Bayesian statistics is a branch of stats that contrasts with frequentist statistics. Unlike frequentism, a Bayesian starts with a prior (an initial estimate of the probability of an event occurring), and then iteratively updates that prior in response to new information coming in.
To fully understand Bayesian stats, it makes sense to start with frequentism. A frequentist seeks to estimate the probability of an event by simply looking at the probability that an event has occurred in the past. Suppose we are trying to estimate the probability that the incumbent President will win re-election. A naive frequentist will look at all U.S. presidential elections, see that the incumbent has run in 33 elections and won 22 of them, resulting in a rate of 66.7%. This is a bit of simplification–choosing the right sample of evaluation (perhaps one only wants to consider presidential elections since 1900 for instance) is still a tricky problem and a frequentist may also want include other factors in their analysis (for example, they might want to evaluate the probability conditional on the Presidential approval rating).
In contrast, a Bayesian starts with a prior probability and then updates that prior in response to new information. Suppose they wanted to answer whether the President would win re-election. They might start with a prior of 66.7% (since that is the base rate). They then might add in the approval rating, polling, economic factors and other considerations to nudge that probability to a posterior probability.

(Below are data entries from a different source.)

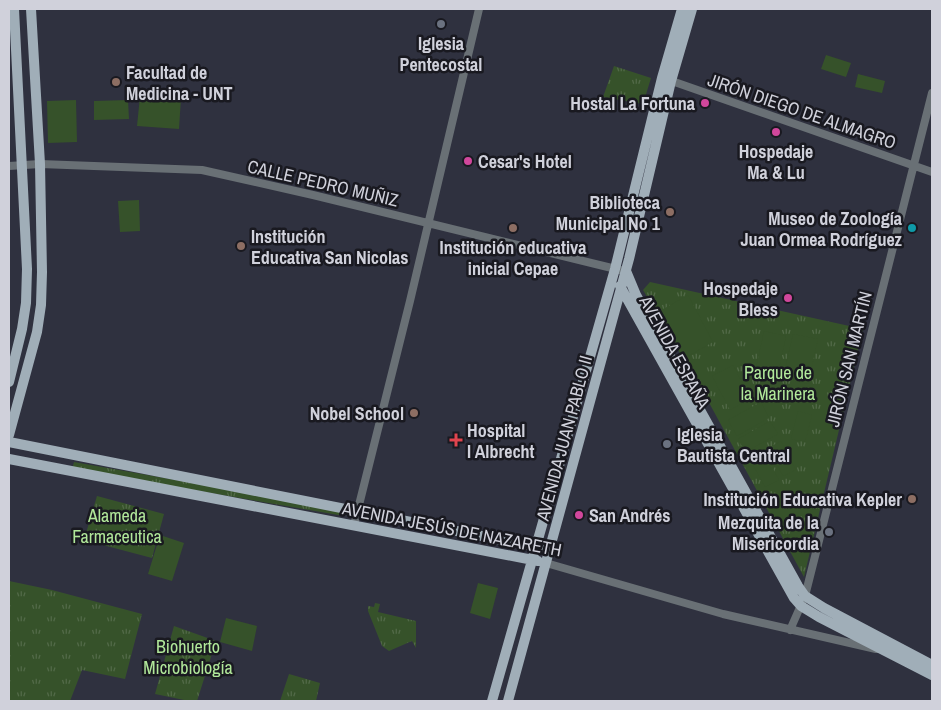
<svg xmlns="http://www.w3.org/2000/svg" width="941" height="710" viewBox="0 0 941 710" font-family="'Archivo Narrow',sans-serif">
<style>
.grass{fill:url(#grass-tufts)}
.pitch{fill:#36522a}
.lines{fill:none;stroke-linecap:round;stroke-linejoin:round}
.minor{stroke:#697075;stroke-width:8}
.major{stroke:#a0aeb8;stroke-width:10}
.worship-dot{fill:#6b7280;stroke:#191920;stroke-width:2}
.education-dot{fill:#8d6e63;stroke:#191920;stroke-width:2}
.hotel-dot{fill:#d1479c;stroke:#191920;stroke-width:2}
.culture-dot{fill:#0f9aa8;stroke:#191920;stroke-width:2}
.health-dot{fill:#e0444e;stroke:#191920;stroke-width:2}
.labels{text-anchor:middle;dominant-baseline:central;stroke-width:5;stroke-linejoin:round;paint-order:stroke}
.poi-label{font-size:18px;font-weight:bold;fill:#d0d1db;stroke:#191920;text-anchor:end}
.street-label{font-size:18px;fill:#d0d1db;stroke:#191920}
.park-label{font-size:18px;fill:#b1e89a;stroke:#191920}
</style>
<defs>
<pattern id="grass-tufts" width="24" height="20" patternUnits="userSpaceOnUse" patternTransform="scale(1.25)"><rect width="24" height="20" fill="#36522a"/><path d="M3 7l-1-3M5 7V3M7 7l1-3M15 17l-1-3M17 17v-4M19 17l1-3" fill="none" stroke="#526a48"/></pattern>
</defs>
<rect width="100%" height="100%" fill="#2f313f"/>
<path class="grass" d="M614,66L651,78L643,104L603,97Z
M650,282L863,329L804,577L695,377L643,290Z
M74,462L345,510L344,516L72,469Z
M97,496L164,514L152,558L84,540Z
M9,581L52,590L142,614L125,679L82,670L70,701H9Z
M375,603L380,604L378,612L416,621V648L412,641L389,651L382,646L368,611V606L374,607Z
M174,626L216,641L197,701H189L155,694Z
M289,674L320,683L316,701H280Z"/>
<path class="pitch" d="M826,55L851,63L846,77L821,69Z
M858,74L885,81L882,93L855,87Z
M140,96L181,98L179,129L137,126Z
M76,100L77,142L48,143L47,101Z
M128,100L129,119L94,120V101Z
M139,200L140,231L120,232L118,201Z
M688,295L713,342L683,359L658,312Z
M764,331L786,336L777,378L755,373Z
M793,334L818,339L808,384L783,378Z
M733,365L751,399L730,410L712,376Z
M761,402L769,418L737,436L728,420Z
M798,411L812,415L805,442L791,439Z
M770,421L778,434L745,452L738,439Z
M781,441L796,470L783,476L768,448Z
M763,450L779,480L765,487L749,457Z
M160,535L184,543L172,581L148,574Z
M478,583L498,588L490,619L470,613Z
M226,618L257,626L252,651L220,642Z"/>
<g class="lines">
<path class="minor" d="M666,79L932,172
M9,166L40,164L202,170L313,195L620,270
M354,525L410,301L479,9
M546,563L723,614L876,649
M790,630L805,596L932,93"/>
<path class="major" d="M626,271L636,295L798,586L805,596L824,608L932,665
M620,286L794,598L801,606L819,617L932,675
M9,382L22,329L26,303L27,269L14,9
M9,435L37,332L41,305L42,272L40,164L31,9
M9,442L542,548
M9,459L538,561
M492,701L615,269L662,78L682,9
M508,701L629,259L671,81L692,9"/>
</g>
<g class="worship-dot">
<circle cx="441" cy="24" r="5"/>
<circle cx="667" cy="444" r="5"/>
<circle cx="829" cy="532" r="5"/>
</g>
<g class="education-dot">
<circle cx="116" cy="82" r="5"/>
<circle cx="670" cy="212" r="5"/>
<circle cx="513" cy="228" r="5"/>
<circle cx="241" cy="246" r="5"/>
<circle cx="414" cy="413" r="5"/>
<circle cx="912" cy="499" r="5"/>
</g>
<g class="hotel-dot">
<circle cx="705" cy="103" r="5"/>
<circle cx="776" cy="132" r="5"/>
<circle cx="468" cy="161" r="5"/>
<circle cx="788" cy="298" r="5"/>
<circle cx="579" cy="515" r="5"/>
</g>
<circle class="culture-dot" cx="912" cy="228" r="5"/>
<path class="health-dot" d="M453.5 432.5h5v5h5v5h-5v5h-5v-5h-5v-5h5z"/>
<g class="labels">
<g class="poi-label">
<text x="441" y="43" text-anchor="middle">Iglesia<tspan x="441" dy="21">Pentecostal</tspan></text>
<text x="126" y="72" text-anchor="start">Facultad de<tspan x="126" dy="21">Medicina - UNT</tspan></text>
<text x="695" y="103">Hostal La Fortuna</text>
<text x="776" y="151" text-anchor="middle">Hospedaje<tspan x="776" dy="21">Ma &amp; Lu</tspan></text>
<text x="478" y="161" text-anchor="start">Cesar's Hotel</text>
<text x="660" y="202">Biblioteca<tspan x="660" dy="21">Municipal No 1</tspan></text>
<text x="902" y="218">Museo de Zoología<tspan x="902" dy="21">Juan Ormea Rodríguez</tspan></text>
<text x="251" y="236" text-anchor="start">Institución<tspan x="251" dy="21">Educativa San Nicolas</tspan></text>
<text x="513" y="247" text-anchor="middle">Institución educativa<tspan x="513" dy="21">inicial Cepae</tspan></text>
<text x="778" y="288">Hospedaje<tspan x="778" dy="21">Bless</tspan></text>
<text x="404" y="413">Nobel School</text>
<text x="467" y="430" text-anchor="start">Hospital<tspan x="467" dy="21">I Albrecht</tspan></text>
<text x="677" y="434" text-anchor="start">Iglesia<tspan x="677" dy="21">Bautista Central</tspan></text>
<text x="902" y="499">Institución Educativa Kepler</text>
<text x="589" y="515" text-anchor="start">San Andrés</text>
<text x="819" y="522">Mezquita de la<tspan x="819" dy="21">Misericordia</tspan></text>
</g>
<g class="street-label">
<text transform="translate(802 111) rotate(19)">JIRÓN DIEGO DE ALMAGRO</text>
<text transform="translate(323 183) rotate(13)">CALLE PEDRO MUÑIZ</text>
<text transform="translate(675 352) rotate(61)">AVENIDA ESPAÑA</text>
<text transform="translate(849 359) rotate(-76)">JIRÓN SAN MARTÍN</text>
<text transform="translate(564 438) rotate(-75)">AVENIDA JUAN PABLO II</text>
<text transform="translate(452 529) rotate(11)">AVENIDA JESÚS DE NAZARETH</text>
</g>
<g class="park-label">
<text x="778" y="372">Parque de<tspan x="778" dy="21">la Marinera</tspan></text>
<text x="117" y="515">Alameda<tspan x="117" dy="21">Farmaceutica</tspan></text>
<text x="188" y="646">Biohuerto<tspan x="188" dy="21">Microbiología</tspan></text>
</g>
</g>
<rect width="941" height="710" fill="none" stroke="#d0d1db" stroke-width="20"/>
</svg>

These adjustments are not made ad hoc. Bayesians follow a specific formula known as Bayes’ Rule. Bayes Rule is as follows:
P(A|B) =P(B|A)*P(A)/P(B)
The P() means “probability of” and “|” term means “conditional on”. So P(A|B), in English, means “the probability that A will occur, given B”. For example, you may wish to know the answer to the “probability that my positive COVID-19 test is a false positive”. In that case, A is “I do not have COVID-19” and B is “I have received a positive test for COVID-19”. Suppose the test is 99% accurate. In that case, P(B|A) (the probability that you test positive, conditional on not having COVID-19) is 1%. P(A) is the share of the population that actively has COVID-19 at any moment. Suppose that there’s a massive outbreak and 3.2 million Americans (1%) of all Americans have COVID-19 at that moment, so P(A) is 99% (the base-rate probability of not having COVID-19). P(B) is the base-rate probability of testing positive, which is roughly 2% (1% for the 99% who do not have COVID-19, and 99% for the 1% of the population who does have COVID). In that case P(A|B) = 99%. Then the equation becomes 1%*99%/2% = 49.5%. Thus even with a 99% accuracy rate, the false positivity rate could still be 50%!

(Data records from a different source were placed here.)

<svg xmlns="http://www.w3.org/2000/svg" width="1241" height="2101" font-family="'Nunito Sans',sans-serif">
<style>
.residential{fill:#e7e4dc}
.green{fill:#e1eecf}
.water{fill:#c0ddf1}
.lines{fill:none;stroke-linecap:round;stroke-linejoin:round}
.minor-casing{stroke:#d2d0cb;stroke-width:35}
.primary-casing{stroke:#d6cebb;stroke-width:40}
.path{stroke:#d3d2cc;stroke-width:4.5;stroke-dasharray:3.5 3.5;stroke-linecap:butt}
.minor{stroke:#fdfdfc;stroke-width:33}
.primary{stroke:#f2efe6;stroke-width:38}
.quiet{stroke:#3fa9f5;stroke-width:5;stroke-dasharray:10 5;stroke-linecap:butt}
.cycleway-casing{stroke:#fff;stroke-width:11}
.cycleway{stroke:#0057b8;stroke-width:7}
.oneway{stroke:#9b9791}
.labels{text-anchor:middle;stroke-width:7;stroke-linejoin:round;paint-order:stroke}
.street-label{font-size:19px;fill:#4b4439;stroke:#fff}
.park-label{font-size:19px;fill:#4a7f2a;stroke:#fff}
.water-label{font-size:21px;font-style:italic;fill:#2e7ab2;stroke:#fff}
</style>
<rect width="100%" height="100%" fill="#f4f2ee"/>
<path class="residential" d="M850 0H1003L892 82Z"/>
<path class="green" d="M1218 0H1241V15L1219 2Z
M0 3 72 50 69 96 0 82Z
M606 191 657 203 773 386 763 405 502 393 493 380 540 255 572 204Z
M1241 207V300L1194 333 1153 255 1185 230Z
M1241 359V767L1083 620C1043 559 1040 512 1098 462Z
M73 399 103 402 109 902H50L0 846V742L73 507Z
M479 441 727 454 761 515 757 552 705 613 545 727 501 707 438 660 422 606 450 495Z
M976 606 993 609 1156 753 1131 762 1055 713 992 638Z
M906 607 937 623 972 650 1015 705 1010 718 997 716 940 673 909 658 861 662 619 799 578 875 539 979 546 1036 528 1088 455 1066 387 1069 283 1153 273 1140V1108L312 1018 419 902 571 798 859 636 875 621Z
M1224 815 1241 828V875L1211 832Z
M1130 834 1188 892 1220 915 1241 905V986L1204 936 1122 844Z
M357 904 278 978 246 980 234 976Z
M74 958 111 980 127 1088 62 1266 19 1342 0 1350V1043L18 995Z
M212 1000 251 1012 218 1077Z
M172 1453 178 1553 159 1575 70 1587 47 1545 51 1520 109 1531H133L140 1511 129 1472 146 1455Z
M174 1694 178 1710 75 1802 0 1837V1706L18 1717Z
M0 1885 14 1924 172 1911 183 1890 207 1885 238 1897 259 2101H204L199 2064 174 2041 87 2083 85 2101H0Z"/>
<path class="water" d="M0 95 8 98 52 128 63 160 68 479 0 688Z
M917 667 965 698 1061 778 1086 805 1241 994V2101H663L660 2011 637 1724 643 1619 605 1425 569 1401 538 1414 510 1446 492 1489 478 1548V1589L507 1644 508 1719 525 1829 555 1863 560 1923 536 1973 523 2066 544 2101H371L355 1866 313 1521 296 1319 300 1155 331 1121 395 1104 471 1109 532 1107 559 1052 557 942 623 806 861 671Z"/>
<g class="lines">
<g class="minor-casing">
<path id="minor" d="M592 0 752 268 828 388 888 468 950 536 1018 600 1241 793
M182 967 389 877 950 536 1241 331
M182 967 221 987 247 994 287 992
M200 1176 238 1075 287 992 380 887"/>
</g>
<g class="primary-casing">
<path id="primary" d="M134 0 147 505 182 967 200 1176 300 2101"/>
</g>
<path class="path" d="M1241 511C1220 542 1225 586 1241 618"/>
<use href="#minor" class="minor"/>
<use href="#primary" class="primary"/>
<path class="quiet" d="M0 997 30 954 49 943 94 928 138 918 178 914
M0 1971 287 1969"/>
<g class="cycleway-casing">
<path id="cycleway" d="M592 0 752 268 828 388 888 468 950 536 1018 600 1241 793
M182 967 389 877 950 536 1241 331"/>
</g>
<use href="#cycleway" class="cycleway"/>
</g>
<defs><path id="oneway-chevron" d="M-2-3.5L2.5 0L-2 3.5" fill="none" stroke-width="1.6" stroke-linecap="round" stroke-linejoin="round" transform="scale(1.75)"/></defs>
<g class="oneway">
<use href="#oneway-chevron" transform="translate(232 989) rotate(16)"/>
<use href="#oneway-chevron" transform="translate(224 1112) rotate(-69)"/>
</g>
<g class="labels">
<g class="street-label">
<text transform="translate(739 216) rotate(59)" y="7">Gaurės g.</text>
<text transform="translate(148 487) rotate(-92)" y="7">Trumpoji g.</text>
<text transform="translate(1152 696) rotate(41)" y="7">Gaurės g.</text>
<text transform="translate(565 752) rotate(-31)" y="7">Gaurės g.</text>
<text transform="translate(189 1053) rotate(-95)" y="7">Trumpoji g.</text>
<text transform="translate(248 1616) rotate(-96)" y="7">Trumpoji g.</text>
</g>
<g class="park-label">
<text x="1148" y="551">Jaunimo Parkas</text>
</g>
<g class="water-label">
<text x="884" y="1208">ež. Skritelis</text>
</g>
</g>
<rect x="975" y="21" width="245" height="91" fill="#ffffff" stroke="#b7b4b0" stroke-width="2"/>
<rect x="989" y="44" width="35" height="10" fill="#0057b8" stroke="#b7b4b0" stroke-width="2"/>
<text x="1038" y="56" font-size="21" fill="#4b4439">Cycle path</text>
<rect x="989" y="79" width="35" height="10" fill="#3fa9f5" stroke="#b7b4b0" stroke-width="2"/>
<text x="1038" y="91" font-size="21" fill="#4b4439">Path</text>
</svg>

That’s why a good Bayesian rarely stops with one iteration. You may want to add other conditionals, such as “conditional on having symptoms”, “conditional on being a close contact”, etc. that can dramatically change your ultimate (posterior) probability. In short, unlike a frequentist, a Bayesian starts with a base rate and then updates as more facts come in.
Bayesian thinking is widely considered to be a highly effective tactic for accurate forecasting. Leading forecasting intellectuals like Professor Philip Tetlock recommend extensively researching a good prior (base rate) and then meticulously updating on new information. The prior (base rate) is often called the “outside view”. Two common pitfalls are “insufficiently updating when new information comes in” and “over-reacting to new or specific information and prematurely discarding the base rate”. A good Bayesian systematically develops an informed prior and updates according to proper statistical rules.

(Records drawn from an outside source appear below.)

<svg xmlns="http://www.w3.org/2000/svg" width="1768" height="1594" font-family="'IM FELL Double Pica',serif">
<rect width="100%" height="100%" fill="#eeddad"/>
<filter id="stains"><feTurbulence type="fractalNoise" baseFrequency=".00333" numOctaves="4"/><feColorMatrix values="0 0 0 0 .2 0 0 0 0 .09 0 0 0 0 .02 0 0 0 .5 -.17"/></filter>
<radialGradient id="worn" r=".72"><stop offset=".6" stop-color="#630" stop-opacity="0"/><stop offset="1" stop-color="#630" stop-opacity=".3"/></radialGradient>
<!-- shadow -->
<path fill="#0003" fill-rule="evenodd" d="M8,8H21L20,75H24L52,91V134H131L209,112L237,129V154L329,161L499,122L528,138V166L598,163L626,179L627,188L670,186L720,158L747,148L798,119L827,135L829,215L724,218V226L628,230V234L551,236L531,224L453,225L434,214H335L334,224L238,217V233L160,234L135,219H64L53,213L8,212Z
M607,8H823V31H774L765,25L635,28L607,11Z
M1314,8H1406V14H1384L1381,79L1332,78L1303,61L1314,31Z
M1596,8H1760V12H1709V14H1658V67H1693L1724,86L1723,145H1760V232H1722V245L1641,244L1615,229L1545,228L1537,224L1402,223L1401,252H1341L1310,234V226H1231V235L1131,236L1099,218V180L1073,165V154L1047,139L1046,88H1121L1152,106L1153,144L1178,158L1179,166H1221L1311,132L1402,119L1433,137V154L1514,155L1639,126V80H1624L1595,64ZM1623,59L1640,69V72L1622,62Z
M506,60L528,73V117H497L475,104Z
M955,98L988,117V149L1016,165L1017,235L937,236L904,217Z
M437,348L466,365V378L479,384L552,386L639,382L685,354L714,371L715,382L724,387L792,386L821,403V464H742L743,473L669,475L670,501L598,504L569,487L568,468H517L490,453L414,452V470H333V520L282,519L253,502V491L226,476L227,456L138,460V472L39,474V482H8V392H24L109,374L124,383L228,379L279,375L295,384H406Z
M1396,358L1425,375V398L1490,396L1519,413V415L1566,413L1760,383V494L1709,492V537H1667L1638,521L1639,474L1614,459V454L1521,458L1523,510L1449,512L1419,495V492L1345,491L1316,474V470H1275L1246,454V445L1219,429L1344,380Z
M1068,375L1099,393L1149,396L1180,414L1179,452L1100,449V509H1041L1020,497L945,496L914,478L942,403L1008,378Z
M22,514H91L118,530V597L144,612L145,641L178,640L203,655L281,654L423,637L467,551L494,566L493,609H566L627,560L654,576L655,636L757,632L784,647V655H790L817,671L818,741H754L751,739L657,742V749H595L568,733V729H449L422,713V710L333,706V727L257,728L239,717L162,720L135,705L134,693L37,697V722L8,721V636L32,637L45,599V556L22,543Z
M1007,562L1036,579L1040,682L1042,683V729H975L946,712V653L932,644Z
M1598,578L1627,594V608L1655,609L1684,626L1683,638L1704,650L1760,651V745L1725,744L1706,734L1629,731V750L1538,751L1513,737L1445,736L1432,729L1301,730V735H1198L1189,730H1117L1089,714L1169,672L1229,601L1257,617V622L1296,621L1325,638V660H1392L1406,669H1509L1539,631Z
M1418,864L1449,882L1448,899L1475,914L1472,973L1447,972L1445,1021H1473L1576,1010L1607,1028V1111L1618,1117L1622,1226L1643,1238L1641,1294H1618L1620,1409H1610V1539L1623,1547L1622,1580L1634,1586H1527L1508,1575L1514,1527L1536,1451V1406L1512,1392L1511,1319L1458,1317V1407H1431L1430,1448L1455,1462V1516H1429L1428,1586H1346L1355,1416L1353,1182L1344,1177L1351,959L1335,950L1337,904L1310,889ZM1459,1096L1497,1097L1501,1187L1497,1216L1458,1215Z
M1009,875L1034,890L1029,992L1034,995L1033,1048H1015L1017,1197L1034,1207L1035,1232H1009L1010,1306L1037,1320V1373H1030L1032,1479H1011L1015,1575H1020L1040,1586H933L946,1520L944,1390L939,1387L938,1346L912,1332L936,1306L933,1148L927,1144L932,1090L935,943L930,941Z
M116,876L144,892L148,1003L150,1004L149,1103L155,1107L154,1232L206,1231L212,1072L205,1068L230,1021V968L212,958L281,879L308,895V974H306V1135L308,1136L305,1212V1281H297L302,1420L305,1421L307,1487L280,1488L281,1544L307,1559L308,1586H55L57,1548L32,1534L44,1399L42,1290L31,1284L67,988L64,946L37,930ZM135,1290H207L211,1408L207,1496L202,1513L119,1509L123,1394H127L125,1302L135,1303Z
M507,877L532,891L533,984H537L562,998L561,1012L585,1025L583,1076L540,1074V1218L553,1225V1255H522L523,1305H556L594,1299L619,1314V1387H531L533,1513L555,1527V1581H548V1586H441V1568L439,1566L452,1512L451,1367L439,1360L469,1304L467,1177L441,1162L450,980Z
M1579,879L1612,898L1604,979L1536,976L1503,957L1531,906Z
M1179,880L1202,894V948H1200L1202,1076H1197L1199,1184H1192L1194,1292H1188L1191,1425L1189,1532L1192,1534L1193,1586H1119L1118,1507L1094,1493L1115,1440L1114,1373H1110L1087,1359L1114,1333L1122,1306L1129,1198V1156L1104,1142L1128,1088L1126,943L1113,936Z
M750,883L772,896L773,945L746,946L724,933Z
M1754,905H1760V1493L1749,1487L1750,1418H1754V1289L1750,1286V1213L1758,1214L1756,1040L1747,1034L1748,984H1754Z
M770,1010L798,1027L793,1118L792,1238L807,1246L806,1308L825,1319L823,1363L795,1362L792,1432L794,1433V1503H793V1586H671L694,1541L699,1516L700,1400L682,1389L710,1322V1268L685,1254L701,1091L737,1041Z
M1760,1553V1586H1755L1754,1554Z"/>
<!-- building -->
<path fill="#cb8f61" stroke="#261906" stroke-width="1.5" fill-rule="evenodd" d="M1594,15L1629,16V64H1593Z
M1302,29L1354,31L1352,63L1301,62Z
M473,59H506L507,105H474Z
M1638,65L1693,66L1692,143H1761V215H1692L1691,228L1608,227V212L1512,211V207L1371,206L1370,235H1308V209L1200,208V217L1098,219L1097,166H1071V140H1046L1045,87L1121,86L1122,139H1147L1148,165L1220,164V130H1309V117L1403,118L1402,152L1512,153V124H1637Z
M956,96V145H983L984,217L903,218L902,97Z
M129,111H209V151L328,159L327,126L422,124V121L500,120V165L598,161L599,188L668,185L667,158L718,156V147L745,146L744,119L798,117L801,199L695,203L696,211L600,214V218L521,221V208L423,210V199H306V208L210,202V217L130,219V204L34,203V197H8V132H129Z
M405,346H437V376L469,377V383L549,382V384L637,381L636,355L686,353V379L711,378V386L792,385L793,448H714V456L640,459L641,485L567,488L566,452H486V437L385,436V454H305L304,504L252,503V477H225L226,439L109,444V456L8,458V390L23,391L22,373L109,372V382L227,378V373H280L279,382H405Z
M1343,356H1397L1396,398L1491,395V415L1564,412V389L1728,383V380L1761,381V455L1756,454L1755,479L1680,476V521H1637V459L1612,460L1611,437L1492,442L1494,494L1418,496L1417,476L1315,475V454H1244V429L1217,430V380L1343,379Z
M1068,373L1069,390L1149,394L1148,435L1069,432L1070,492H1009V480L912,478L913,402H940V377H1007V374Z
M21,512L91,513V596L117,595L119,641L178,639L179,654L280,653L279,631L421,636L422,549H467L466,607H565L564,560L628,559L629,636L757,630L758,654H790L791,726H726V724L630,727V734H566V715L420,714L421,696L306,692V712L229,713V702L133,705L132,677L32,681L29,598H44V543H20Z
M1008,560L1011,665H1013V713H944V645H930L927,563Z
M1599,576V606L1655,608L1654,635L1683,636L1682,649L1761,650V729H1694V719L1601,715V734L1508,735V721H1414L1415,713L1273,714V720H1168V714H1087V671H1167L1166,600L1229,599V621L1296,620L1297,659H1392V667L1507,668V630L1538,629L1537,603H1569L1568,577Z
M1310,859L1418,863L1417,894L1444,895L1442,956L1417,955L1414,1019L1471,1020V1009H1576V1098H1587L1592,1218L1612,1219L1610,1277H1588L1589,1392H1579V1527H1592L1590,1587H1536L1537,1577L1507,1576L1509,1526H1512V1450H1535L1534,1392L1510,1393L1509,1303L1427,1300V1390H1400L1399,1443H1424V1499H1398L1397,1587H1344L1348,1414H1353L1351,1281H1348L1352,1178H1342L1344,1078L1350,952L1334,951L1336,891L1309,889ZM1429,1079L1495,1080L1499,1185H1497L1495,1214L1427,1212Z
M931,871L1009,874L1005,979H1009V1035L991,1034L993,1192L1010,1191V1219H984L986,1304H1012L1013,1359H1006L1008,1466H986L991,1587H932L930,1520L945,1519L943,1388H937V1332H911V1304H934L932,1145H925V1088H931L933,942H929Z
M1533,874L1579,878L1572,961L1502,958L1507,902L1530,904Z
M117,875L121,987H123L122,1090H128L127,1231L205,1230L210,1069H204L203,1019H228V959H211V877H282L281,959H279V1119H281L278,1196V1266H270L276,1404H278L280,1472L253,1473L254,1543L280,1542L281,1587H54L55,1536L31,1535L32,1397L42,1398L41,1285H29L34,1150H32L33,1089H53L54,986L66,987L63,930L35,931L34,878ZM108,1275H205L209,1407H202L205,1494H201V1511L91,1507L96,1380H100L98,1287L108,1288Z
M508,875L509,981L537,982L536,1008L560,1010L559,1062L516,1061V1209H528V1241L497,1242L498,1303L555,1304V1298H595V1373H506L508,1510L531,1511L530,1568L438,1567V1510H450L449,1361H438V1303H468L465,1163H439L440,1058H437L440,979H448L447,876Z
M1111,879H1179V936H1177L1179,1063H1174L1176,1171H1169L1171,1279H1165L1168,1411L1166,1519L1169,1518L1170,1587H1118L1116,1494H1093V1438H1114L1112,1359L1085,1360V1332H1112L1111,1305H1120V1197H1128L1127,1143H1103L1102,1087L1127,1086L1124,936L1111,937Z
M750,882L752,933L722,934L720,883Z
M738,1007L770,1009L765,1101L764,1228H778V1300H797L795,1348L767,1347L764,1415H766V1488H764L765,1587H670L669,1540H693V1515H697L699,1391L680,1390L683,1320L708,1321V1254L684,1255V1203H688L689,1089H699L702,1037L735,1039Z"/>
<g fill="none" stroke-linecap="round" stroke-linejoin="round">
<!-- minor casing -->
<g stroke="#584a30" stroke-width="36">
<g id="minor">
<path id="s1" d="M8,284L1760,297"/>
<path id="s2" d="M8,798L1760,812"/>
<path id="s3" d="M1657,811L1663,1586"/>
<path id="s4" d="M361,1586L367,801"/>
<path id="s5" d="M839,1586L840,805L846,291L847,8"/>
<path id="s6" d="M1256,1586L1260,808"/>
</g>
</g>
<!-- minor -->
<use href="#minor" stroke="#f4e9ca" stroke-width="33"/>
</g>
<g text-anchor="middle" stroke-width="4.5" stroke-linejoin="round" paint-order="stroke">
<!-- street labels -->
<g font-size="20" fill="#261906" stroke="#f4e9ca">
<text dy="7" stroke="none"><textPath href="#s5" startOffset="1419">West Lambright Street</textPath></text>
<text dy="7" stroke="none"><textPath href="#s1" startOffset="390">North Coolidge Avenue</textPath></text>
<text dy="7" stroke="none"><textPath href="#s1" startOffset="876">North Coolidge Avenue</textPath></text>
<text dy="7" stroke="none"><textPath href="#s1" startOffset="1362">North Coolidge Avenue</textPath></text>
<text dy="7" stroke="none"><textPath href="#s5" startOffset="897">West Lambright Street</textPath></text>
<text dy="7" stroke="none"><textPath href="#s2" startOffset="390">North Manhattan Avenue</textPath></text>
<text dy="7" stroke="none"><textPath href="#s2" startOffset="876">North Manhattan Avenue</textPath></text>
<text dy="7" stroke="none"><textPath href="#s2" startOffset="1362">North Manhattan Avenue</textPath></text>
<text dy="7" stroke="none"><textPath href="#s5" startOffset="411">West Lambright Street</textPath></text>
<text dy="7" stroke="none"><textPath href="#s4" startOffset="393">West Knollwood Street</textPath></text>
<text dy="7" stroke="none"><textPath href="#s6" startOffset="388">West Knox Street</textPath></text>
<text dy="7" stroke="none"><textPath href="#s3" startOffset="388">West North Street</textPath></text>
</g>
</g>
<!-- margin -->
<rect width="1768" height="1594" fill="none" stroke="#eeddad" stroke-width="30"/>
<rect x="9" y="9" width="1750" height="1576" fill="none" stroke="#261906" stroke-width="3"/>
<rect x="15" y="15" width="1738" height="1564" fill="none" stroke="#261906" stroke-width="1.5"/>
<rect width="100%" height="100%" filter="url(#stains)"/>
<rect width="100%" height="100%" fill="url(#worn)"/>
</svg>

Consider the following example: suppose you want to estimate the probability of a recession occurring in a given year. First you want to develop a base rate. In the last 100 years, 21 years have had a recession so 21% is a reasonable base rate. Of course, the choice of “last 100 years” is a bit arbitrary–maybe you want to choose a longer or shorter time period. Or maybe you want to choose “number of non-recessionary years in which a recession started” (so the Great Depression and Great Recession aren’t counted several times). All of these would be legitimate places to start with a prior. This forms the prior, aka the base rate aka the “outside view”. You then start adding in specific information, such as the unemployment rate, the yield curve, inflation, statements from the Fed, government response, etc. to update your views by using Bayes’ Rule.